Lesetext ::
'''
Gut und vernünftig um sie kümmern

Betrachte die Welt als dein Selbst, habe Vertrauen zum Sosein der Dinge, liebe die Welt als dein Selbst;
dann kannst du dich um alle Dinge kümmern.
Laotse

sie kümmern sich um die Wiese

Zahm werden Schafe nur, wenn man die auf eine gewisse Art und Weise behandelt. Wenn man die ernst nimmt, hätte ich fast gesagt, und gut behandelt und sich um sie kümmert, vernünftig.“ (Marco Scheel von Nordwolle im NDR-Beitrag „Wolle for future“)

Sich um Schafe kümmern, ja, da war doch mal was, früher in meinem Leben.
Frau Momo hatte mir einen Link zu diesem Beitrag geschickt und ich habe den Beitrag dahinter mir gerne angesehen, weil mir das Unternehmen „Nordwolle“ sehr am Herzen liegt und weil es um Schafe ging. (Vielen Dank Frau Momo.)

Erinnerungen wurden wach an die Zeit, in der ich mit Schafen unterwegs war und für die ich unendlich dankbar bin. Über die Hütehunde hatte ich ja schon geschrieben, aber genau so wichtig waren mir die Schafe.
'''
Aufgabe :: Formulieren Sie den Absatz des Lesetexts, der mit „Erinnerungen wurden wach“ beginnt, kürzer um, ohne seine wesentlichen Aussagen wegzulassen.

Datenauszug ::
'''
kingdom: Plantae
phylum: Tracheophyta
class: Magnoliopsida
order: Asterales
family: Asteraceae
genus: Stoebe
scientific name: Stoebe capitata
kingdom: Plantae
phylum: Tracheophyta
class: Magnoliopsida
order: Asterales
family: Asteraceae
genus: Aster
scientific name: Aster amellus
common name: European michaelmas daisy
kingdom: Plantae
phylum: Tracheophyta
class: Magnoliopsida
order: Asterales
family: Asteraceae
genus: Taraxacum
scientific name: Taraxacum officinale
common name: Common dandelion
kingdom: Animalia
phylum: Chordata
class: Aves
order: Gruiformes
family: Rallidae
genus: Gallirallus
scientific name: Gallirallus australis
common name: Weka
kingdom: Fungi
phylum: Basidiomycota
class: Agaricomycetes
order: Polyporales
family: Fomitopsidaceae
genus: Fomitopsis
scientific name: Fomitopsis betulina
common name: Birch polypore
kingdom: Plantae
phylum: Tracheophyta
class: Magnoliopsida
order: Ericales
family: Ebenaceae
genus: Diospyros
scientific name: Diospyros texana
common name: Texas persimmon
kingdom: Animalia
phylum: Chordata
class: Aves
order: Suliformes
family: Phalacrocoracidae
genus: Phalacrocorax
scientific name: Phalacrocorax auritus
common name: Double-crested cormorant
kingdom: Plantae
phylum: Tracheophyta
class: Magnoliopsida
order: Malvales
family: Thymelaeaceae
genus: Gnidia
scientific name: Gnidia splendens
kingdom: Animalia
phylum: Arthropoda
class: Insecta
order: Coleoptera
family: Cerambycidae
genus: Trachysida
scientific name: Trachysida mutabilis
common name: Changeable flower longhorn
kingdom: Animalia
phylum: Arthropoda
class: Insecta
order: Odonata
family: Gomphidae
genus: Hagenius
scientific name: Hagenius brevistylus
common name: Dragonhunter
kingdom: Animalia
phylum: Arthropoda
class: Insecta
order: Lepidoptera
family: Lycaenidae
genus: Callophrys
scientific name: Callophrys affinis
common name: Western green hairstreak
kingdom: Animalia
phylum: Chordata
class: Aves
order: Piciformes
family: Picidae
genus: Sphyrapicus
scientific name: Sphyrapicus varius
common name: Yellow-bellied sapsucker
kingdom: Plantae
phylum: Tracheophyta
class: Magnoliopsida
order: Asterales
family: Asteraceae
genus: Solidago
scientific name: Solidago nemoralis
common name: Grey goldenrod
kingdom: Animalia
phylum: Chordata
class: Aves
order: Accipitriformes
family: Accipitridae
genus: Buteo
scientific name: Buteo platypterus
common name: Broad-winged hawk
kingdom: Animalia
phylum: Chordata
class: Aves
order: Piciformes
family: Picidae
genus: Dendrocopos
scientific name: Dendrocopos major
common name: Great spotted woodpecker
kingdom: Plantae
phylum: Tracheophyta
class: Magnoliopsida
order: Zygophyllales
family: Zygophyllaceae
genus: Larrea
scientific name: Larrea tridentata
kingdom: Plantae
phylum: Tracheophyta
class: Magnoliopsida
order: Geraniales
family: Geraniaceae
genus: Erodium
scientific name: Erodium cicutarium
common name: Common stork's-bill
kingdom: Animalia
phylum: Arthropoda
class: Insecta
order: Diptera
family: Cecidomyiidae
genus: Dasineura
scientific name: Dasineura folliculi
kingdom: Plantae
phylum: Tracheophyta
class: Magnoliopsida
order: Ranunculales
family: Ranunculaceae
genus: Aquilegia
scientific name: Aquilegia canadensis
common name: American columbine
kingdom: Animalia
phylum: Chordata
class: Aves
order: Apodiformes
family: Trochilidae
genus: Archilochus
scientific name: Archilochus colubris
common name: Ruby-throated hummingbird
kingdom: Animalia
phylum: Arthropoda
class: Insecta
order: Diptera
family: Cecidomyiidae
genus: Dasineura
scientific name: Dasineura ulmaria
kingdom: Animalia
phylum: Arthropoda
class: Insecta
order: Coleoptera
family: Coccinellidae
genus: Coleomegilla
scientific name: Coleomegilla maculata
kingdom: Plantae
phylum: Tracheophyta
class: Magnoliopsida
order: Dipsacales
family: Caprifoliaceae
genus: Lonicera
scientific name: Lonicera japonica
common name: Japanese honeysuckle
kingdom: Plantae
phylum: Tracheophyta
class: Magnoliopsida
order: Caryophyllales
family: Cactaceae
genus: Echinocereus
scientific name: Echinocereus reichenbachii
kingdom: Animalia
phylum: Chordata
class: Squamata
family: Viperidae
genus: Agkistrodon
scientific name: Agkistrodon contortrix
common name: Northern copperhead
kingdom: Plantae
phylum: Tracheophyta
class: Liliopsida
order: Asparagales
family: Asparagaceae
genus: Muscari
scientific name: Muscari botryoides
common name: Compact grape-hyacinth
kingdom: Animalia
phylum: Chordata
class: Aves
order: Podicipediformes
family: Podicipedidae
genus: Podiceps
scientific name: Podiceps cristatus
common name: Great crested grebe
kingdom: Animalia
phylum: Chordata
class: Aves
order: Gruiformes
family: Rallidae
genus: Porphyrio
'''
Lösung :: Ich erinnere mich an meine Zeit mit Schafen, für die ich sehr dankbar bin. Über die Hütehunde schrieb ich bereits, doch die Schafe waren mir ebenso wichtig.